**INPUT DATA:**

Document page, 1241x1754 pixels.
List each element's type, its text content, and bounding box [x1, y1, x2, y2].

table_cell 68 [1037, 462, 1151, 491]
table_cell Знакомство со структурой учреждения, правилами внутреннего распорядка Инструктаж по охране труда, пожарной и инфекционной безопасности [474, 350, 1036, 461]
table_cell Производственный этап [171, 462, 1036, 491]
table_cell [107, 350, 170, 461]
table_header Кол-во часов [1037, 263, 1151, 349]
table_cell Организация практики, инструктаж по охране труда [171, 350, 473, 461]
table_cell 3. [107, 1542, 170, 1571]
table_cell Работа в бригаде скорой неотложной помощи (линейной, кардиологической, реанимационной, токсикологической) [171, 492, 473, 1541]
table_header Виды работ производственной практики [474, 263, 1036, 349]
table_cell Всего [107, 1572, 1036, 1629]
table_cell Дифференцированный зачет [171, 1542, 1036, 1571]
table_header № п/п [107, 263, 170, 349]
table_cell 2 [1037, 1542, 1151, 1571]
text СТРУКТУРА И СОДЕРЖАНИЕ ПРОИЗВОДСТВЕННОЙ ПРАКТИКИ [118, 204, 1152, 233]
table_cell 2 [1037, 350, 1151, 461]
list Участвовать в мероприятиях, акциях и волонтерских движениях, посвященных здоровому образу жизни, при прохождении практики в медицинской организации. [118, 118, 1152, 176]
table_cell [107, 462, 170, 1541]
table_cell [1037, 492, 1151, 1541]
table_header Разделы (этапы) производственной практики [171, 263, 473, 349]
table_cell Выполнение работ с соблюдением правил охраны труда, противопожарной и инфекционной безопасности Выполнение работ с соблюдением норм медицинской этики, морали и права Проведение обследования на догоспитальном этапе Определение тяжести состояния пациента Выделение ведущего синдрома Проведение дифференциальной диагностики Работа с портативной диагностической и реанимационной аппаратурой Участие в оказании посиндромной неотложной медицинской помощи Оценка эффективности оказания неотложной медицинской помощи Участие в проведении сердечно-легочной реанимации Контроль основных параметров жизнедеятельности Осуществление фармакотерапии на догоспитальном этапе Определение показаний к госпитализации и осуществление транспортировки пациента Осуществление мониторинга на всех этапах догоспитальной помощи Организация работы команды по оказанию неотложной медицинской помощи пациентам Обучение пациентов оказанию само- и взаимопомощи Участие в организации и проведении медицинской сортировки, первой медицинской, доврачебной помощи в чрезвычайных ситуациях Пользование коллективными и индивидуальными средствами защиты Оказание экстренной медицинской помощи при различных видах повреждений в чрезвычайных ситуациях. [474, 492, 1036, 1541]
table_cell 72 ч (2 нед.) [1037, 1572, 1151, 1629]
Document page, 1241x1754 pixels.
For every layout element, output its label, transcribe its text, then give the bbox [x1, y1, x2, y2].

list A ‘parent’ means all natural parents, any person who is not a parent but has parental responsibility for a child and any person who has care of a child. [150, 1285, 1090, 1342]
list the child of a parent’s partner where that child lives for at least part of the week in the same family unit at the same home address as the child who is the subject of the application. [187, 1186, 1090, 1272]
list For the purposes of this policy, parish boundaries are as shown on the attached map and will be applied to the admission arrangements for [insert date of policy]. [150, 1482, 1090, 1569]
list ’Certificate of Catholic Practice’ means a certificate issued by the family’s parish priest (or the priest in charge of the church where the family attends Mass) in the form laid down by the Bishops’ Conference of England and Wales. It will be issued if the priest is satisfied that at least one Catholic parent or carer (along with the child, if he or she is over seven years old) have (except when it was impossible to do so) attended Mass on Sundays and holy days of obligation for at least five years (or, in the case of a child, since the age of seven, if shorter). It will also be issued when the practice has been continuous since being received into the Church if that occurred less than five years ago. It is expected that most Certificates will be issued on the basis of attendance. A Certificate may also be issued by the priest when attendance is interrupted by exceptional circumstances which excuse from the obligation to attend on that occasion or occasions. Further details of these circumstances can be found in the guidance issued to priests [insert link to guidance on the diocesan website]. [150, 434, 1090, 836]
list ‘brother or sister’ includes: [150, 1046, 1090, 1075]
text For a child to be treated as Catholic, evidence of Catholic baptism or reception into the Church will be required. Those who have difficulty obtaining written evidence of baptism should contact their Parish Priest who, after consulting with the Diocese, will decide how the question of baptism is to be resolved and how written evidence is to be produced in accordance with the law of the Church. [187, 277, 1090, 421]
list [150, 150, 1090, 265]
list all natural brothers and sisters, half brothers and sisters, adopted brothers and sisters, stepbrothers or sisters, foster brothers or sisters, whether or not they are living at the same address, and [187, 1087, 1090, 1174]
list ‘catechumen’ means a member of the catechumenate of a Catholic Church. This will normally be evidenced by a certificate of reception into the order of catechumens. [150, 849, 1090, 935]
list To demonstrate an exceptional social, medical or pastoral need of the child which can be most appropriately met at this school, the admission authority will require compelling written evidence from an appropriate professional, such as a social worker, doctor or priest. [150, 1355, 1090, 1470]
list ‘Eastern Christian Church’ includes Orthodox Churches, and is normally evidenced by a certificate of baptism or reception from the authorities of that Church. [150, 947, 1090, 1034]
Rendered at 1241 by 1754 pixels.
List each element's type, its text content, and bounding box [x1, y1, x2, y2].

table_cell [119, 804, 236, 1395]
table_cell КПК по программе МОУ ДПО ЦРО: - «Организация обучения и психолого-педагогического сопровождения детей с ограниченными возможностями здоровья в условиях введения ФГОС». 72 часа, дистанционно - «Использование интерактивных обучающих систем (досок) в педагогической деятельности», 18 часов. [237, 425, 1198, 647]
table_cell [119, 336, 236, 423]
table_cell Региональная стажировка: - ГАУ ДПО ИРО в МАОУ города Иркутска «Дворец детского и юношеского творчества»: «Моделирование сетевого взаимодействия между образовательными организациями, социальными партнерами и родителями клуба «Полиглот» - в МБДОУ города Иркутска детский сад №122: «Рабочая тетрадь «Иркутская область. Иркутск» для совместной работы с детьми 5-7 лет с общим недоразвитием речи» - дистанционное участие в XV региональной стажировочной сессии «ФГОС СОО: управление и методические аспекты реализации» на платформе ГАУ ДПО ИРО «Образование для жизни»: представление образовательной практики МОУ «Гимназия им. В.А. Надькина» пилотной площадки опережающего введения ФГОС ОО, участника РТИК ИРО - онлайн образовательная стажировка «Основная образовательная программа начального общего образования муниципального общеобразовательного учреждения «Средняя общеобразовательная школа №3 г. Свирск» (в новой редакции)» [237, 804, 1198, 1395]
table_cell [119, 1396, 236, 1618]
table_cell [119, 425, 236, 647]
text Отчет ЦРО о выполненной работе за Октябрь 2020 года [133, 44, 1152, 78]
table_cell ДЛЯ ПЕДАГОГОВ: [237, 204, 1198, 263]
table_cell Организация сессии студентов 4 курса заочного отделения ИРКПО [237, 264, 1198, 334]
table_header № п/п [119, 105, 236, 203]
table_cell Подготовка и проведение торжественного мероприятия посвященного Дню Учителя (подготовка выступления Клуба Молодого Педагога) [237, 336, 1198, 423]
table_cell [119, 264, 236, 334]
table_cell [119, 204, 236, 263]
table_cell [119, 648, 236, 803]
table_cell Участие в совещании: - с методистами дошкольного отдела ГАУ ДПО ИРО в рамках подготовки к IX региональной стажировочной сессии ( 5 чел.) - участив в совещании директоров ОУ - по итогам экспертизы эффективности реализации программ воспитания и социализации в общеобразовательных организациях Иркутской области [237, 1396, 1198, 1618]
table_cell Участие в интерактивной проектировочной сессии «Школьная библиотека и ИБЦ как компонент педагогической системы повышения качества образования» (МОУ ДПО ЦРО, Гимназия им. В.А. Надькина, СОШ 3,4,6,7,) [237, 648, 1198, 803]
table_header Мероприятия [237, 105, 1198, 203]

**EXERCISE PROMPT:**
Each line shown above must be repeated exactly.

**TASK RESULT:**
Document page, 1241x1754 pixels.
List each element's type, its text content, and bounding box [x1, y1, x2, y2].

table_cell 68 [1037, 462, 1151, 491]
table_cell Знакомство со структурой учреждения, правилами внутреннего распорядка Инструктаж по охране труда, пожарной и инфекционной безопасности [474, 350, 1036, 461]
table_cell Производственный этап [171, 462, 1036, 491]
table_cell [107, 350, 170, 461]
table_header Кол-во часов [1037, 263, 1151, 349]
table_cell Организация практики, инструктаж по охране труда [171, 350, 473, 461]
table_cell 3. [107, 1542, 170, 1571]
table_cell Работа в бригаде скорой неотложной помощи (линейной, кардиологической, реанимационной, токсикологической) [171, 492, 473, 1541]
table_header Виды работ производственной практики [474, 263, 1036, 349]
table_cell Всего [107, 1572, 1036, 1629]
table_cell Дифференцированный зачет [171, 1542, 1036, 1571]
table_header № п/п [107, 263, 170, 349]
table_cell 2 [1037, 1542, 1151, 1571]
text СТРУКТУРА И СОДЕРЖАНИЕ ПРОИЗВОДСТВЕННОЙ ПРАКТИКИ [118, 204, 1152, 233]
table_cell 2 [1037, 350, 1151, 461]
list Участвовать в мероприятиях, акциях и волонтерских движениях, посвященных здоровому образу жизни, при прохождении практики в медицинской организации. [118, 118, 1152, 176]
table_cell [107, 462, 170, 1541]
table_cell [1037, 492, 1151, 1541]
table_header Разделы (этапы) производственной практики [171, 263, 473, 349]
table_cell Выполнение работ с соблюдением правил охраны труда, противопожарной и инфекционной безопасности Выполнение работ с соблюдением норм медицинской этики, морали и права Проведение обследования на догоспитальном этапе Определение тяжести состояния пациента Выделение ведущего синдрома Проведение дифференциальной диагностики Работа с портативной диагностической и реанимационной аппаратурой Участие в оказании посиндромной неотложной медицинской помощи Оценка эффективности оказания неотложной медицинской помощи Участие в проведении сердечно-легочной реанимации Контроль основных параметров жизнедеятельности Осуществление фармакотерапии на догоспитальном этапе Определение показаний к госпитализации и осуществление транспортировки пациента Осуществление мониторинга на всех этапах догоспитальной помощи Организация работы команды по оказанию неотложной медицинской помощи пациентам Обучение пациентов оказанию само- и взаимопомощи Участие в организации и проведении медицинской сортировки, первой медицинской, доврачебной помощи в чрезвычайных ситуациях Пользование коллективными и индивидуальными средствами защиты Оказание экстренной медицинской помощи при различных видах повреждений в чрезвычайных ситуациях. [474, 492, 1036, 1541]
table_cell 72 ч (2 нед.) [1037, 1572, 1151, 1629]
Document page, 1241x1754 pixels.
For every layout element, output its label, transcribe its text, then give the bbox [x1, y1, x2, y2].

list A ‘parent’ means all natural parents, any person who is not a parent but has parental responsibility for a child and any person who has care of a child. [150, 1285, 1090, 1342]
list the child of a parent’s partner where that child lives for at least part of the week in the same family unit at the same home address as the child who is the subject of the application. [187, 1186, 1090, 1272]
list For the purposes of this policy, parish boundaries are as shown on the attached map and will be applied to the admission arrangements for [insert date of policy]. [150, 1482, 1090, 1569]
list ’Certificate of Catholic Practice’ means a certificate issued by the family’s parish priest (or the priest in charge of the church where the family attends Mass) in the form laid down by the Bishops’ Conference of England and Wales. It will be issued if the priest is satisfied that at least one Catholic parent or carer (along with the child, if he or she is over seven years old) have (except when it was impossible to do so) attended Mass on Sundays and holy days of obligation for at least five years (or, in the case of a child, since the age of seven, if shorter). It will also be issued when the practice has been continuous since being received into the Church if that occurred less than five years ago. It is expected that most Certificates will be issued on the basis of attendance. A Certificate may also be issued by the priest when attendance is interrupted by exceptional circumstances which excuse from the obligation to attend on that occasion or occasions. Further details of these circumstances can be found in the guidance issued to priests [insert link to guidance on the diocesan website]. [150, 434, 1090, 836]
list ‘brother or sister’ includes: [150, 1046, 1090, 1075]
text For a child to be treated as Catholic, evidence of Catholic baptism or reception into the Church will be required. Those who have difficulty obtaining written evidence of baptism should contact their Parish Priest who, after consulting with the Diocese, will decide how the question of baptism is to be resolved and how written evidence is to be produced in accordance with the law of the Church. [187, 277, 1090, 421]
list [150, 150, 1090, 265]
list all natural brothers and sisters, half brothers and sisters, adopted brothers and sisters, stepbrothers or sisters, foster brothers or sisters, whether or not they are living at the same address, and [187, 1087, 1090, 1174]
list ‘catechumen’ means a member of the catechumenate of a Catholic Church. This will normally be evidenced by a certificate of reception into the order of catechumens. [150, 849, 1090, 935]
list To demonstrate an exceptional social, medical or pastoral need of the child which can be most appropriately met at this school, the admission authority will require compelling written evidence from an appropriate professional, such as a social worker, doctor or priest. [150, 1355, 1090, 1470]
list ‘Eastern Christian Church’ includes Orthodox Churches, and is normally evidenced by a certificate of baptism or reception from the authorities of that Church. [150, 947, 1090, 1034]
Rendered at 1241 by 1754 pixels.
List each element's type, its text content, and bounding box [x1, y1, x2, y2].

table_cell [119, 804, 236, 1395]
table_cell КПК по программе МОУ ДПО ЦРО: - «Организация обучения и психолого-педагогического сопровождения детей с ограниченными возможностями здоровья в условиях введения ФГОС». 72 часа, дистанционно - «Использование интерактивных обучающих систем (досок) в педагогической деятельности», 18 часов. [237, 425, 1198, 647]
table_cell [119, 336, 236, 423]
table_cell Региональная стажировка: - ГАУ ДПО ИРО в МАОУ города Иркутска «Дворец детского и юношеского творчества»: «Моделирование сетевого взаимодействия между образовательными организациями, социальными партнерами и родителями клуба «Полиглот» - в МБДОУ города Иркутска детский сад №122: «Рабочая тетрадь «Иркутская область. Иркутск» для совместной работы с детьми 5-7 лет с общим недоразвитием речи» - дистанционное участие в XV региональной стажировочной сессии «ФГОС СОО: управление и методические аспекты реализации» на платформе ГАУ ДПО ИРО «Образование для жизни»: представление образовательной практики МОУ «Гимназия им. В.А. Надькина» пилотной площадки опережающего введения ФГОС ОО, участника РТИК ИРО - онлайн образовательная стажировка «Основная образовательная программа начального общего образования муниципального общеобразовательного учреждения «Средняя общеобразовательная школа №3 г. Свирск» (в новой редакции)» [237, 804, 1198, 1395]
table_cell [119, 1396, 236, 1618]
table_cell [119, 425, 236, 647]
text Отчет ЦРО о выполненной работе за Октябрь 2020 года [133, 44, 1152, 78]
table_cell ДЛЯ ПЕДАГОГОВ: [237, 204, 1198, 263]
table_cell Организация сессии студентов 4 курса заочного отделения ИРКПО [237, 264, 1198, 334]
table_header № п/п [119, 105, 236, 203]
table_cell Подготовка и проведение торжественного мероприятия посвященного Дню Учителя (подготовка выступления Клуба Молодого Педагога) [237, 336, 1198, 423]
table_cell [119, 264, 236, 334]
table_cell [119, 204, 236, 263]
table_cell [119, 648, 236, 803]
table_cell Участие в совещании: - с методистами дошкольного отдела ГАУ ДПО ИРО в рамках подготовки к IX региональной стажировочной сессии ( 5 чел.) - участив в совещании директоров ОУ - по итогам экспертизы эффективности реализации программ воспитания и социализации в общеобразовательных организациях Иркутской области [237, 1396, 1198, 1618]
table_cell Участие в интерактивной проектировочной сессии «Школьная библиотека и ИБЦ как компонент педагогической системы повышения качества образования» (МОУ ДПО ЦРО, Гимназия им. В.А. Надькина, СОШ 3,4,6,7,) [237, 648, 1198, 803]
table_header Мероприятия [237, 105, 1198, 203]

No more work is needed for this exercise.